===== PROVIDED DATA

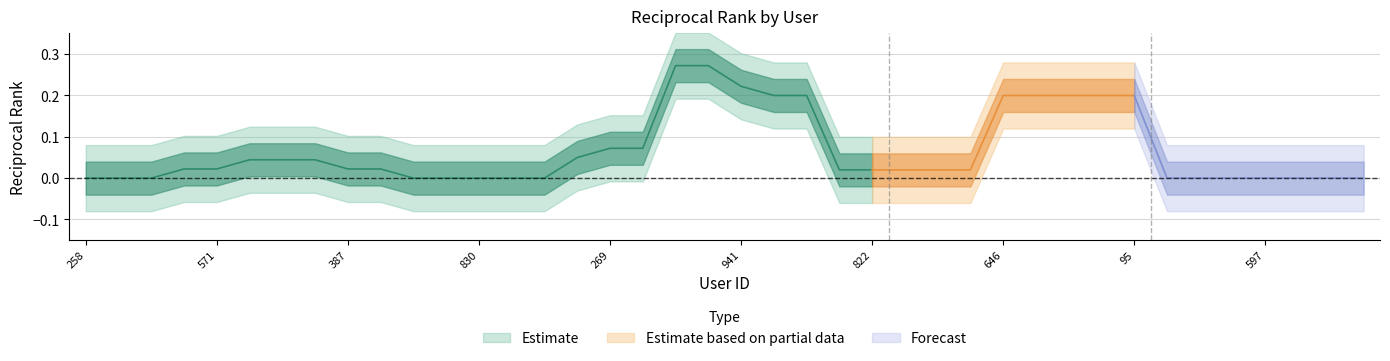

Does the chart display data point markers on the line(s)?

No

==========
===== PROVIDED DATA

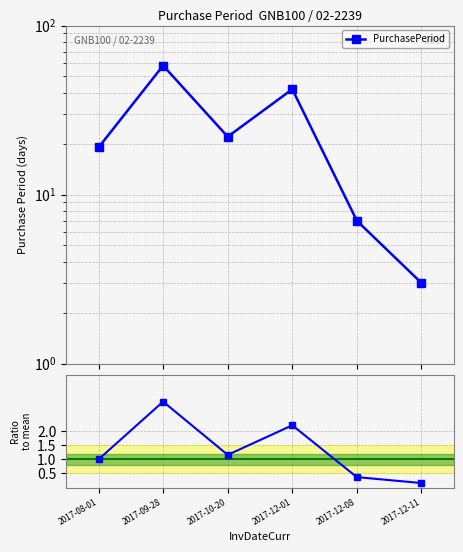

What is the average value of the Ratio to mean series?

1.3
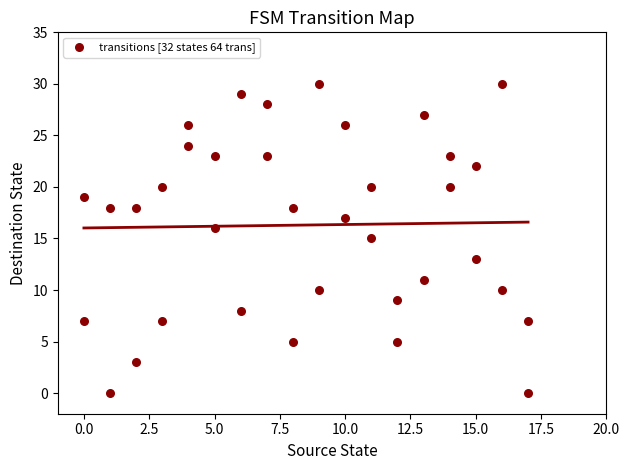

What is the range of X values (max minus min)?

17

==========

TASK BRIEF: Count the lines in the listing above that contain the string "What". Reply with the number only.

RESPONSE AREA: 2